Oui, seul le FN peut faire bouger les choses, sauf que le replis sur soi, la xénophobie ne peut que conduire qu’à plus de chômage, plus de difficultés encore. France : De pays des lumières, pays universel passant au statut de pays fermé, recroquevillé sur lui-même !

Pas une nation du monde, au « top » de l’attractivité, ne vit repliée sur elle-même. Où préférez-vous vivre ? Canada, Finlande ou Corée du Nord, Vénézuela ?

Les observateurs semblent avoir du mal à conclure que ce sont nos présentes institutions qui créent le personnel politique actuel. Soit dit en passant, n’en doutons pas un instant, ces institutions amèneront les cadres du FN, en l’espace de deux petites mandatures, à être des copier-coller de l’UMPS actuelle. La soupe est trop bonne.

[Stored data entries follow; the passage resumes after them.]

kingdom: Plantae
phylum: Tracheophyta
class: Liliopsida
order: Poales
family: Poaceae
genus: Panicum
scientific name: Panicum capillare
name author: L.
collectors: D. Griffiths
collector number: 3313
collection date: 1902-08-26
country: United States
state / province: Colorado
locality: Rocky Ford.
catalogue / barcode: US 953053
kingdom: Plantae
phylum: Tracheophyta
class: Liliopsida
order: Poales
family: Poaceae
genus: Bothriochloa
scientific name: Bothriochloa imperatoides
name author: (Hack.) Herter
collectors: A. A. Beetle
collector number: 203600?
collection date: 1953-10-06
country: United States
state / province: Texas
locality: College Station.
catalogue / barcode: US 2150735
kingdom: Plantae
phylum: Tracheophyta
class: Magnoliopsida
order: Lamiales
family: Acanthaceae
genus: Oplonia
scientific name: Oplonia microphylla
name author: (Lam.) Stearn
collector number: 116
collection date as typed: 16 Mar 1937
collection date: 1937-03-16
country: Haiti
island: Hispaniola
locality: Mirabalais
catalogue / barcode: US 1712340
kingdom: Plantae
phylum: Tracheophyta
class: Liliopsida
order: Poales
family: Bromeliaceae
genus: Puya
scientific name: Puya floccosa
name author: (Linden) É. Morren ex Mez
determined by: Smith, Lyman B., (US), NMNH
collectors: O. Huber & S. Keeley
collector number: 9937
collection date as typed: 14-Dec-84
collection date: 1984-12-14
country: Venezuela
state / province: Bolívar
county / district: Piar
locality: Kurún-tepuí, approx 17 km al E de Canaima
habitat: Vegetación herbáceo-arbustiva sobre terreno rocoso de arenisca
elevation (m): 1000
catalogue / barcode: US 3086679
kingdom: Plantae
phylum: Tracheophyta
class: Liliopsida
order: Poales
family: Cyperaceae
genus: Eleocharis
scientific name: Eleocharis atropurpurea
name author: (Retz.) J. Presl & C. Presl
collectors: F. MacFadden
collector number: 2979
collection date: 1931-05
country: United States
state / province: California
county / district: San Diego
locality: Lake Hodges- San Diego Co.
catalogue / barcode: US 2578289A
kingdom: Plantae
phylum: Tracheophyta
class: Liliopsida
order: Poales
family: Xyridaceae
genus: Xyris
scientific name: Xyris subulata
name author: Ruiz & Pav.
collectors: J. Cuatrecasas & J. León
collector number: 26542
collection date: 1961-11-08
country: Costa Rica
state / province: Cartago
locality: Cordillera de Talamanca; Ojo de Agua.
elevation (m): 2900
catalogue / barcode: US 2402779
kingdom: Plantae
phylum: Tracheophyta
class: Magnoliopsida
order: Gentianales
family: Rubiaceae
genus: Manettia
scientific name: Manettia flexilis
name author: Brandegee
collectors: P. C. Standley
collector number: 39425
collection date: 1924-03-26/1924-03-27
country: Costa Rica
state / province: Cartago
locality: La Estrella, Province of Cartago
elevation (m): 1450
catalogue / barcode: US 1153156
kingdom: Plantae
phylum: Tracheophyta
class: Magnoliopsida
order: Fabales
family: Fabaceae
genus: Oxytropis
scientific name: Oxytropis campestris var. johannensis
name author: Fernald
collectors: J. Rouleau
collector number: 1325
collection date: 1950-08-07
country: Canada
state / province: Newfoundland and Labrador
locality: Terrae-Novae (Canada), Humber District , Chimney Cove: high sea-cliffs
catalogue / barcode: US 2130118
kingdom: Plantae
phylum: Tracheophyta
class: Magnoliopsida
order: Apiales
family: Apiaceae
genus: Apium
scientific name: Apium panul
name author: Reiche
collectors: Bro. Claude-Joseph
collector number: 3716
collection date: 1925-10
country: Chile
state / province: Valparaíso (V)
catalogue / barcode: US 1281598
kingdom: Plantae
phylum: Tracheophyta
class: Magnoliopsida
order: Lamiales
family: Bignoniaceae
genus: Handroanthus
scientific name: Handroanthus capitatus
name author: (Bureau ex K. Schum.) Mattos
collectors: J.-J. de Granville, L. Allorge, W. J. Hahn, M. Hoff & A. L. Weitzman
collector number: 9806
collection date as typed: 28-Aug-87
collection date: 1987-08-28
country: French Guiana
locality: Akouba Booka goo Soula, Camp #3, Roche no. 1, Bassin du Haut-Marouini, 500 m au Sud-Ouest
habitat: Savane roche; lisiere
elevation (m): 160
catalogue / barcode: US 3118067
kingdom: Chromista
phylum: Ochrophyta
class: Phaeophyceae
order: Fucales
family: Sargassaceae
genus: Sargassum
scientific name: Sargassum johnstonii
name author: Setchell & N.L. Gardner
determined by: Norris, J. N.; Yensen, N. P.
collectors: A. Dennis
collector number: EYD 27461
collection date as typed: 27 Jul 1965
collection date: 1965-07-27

La Constitution de la Vè République avait été taillée sur mesure pour Charles de Gaulle. Sauf que, celui-ci disparu, sa constitution présidentielle est restée en place. Un uniforme toujours trop grand pour ses successeurs. Un uniforme qui conduit la France, depuis plusieurs décennies, dans une lente glissade vers le bas. Pour beaucoup, la France a maintenant besoin d’un Napoléon ou d’un De Gaulle. Le recours à l’homme providentiel est la preuve ultime que nos institutions ne sont pas à la hauteur d’une démocratie moderne. « Il nous faut un De Gaulle… ». Quel constat d’échec ! Entendons-nous ce type de réactions dans les pays anglo-saxons ou du nord de l’Europe ?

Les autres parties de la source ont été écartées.